Sed quid invenientibus?
Among the Cistercians
A tender and burning love for the Holy Name of Jesus found expression in the lyrical preaching of Saint Bernard and the other twelfth century Cistercian Fathers. In the medieval Cistercian pharmacy of souls, the Name of Jesus was the miracle medicine: the antidote for coldness of heart, bitterness, sadness, fear, lust, greed, vengeance, and every manner of spiritual ill. Today’s Office includes a hymn long attributed to Saint Bernard: Iesu, Dulcis Memoria.
Thirteenth Century
In the thirteenth century, the sweetness of the Name of Jesus inebriated Saint Gertrude and the other Helfta mystics. The itinerant preaching of the Friars, both Franciscan and Dominican, introduced devotion to the Sacred Name to the hearts and homes of lay Christians great and small. The Archconfraternity of the Holy Name, known in the United States as the Holy Name Society, grew out of the labours of Saint Bernardino of Siena and Saint John of Vercelli, both ardent apostles of the Name of Jesus.
Richard Rolle
My favourite representative of devotion to the Holy Name of Jesus is the delightfully eccentric and utterly incandescent Richard Rolle, a mystic of fourteenth century England. Richard Rolle associated the Name of Jesus with three things: calor, heat; dulcor, sweetness; and canor, song. Listen to his teaching:
If you will be well with God, and have grace to rule your life,
and come to the joy of love:
this name Jesus, fasten it so fast in your heart
that it come never out of your thought.
And when you speak to him, and through custom say, “Jesus,”
it shall be in your ear, joy;
in your mouth; honey;
and in your heart, melody:
for men shall think joy to hear that name be named,
sweetness to speak it, mirth, and song to think it.
If you think the name “Jesus” continually, and hold it firmly,
it purges your sin, and kindles your heart;
it clarifies your soul, it removes anger and does away slowness.
It wounds in love and fulfills charity.
It chases the devil, and puts out dread.
It opens heaven, and makes a contemplative man.
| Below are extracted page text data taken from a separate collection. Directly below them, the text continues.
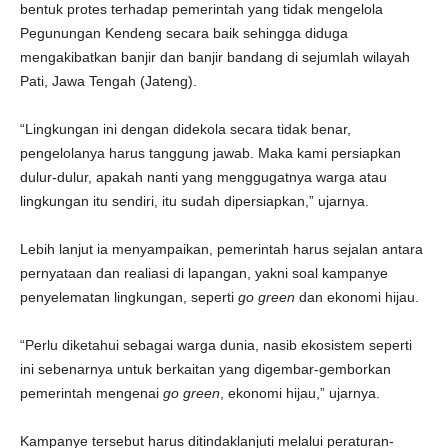
bentuk protes terhadap pemerintah yang tidak mengelola
Pegunungan Kendeng secara baik sehingga diduga
mengakibatkan banjir dan banjir bandang di sejumlah wilayah
Pati, Jawa Tengah (Jateng).
“Lingkungan ini dengan didekola secara tidak benar,
pengelolanya harus tanggung jawab. Maka kami persiapkan
dulur-dulur, apakah nanti yang menggugatnya warga atau
lingkungan itu sendiri, itu sudah dipersiapkan,” ujarnya.
Lebih lanjut ia menyampaikan, pemerintah harus sejalan antara
pernyataan dan realiasi di lapangan, yakni soal kampanye
penyelematan lingkungan, seperti
go
green
dan ekonomi hijau.
“Perlu diketahui sebagai warga dunia, nasib ekosistem seperti
ini sebenarnya untuk berkaitan yang digembar-gemborkan
pemerintah mengenai
go
green
, ekonomi hijau,” ujarnya.
Kampanye tersebut harus ditindaklanjuti melalui peraturan-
Have Jesus in mind, for that puts all vices and phantoms out from the lover.
Into Modern Times
The spirituals of the Grand Siècle’s mystical invasion — Bérulle, Olier, Marie de l’Incarnation and a multitude of others — were enamoured of the Sacred Name of Jesus. Practices and devotions proliferated in honour of the Holy Name. Across the Channel, persecuted Irish Catholics and English recusants sustained their faith by repeating the invocation: Ihesu, Ihesu, Ihesu, esto mihi Jhesus, “Jesus, Jesus, Jesus, be to me a Jesus.” At the Carmel of Tours in the nineteenth century, Sister Marie de Saint-Pierre and her lay collaborator, Monsieur Dupont, joined the Name of Jesus to the Holy Face in a popular movement of reparation and adoration that continues into the present day.
No Other Name
In every generation the Holy Spirit has whispered the adorable Name of Jesus to the Churches, inspiring new expressions of what remains unchanged from age to age, the confession of Saint Peter in the Acts of the Apostles: “There is salvation in no one else, for there is no other Name under heaven given among men by which we must be saved” (Ac 4:12).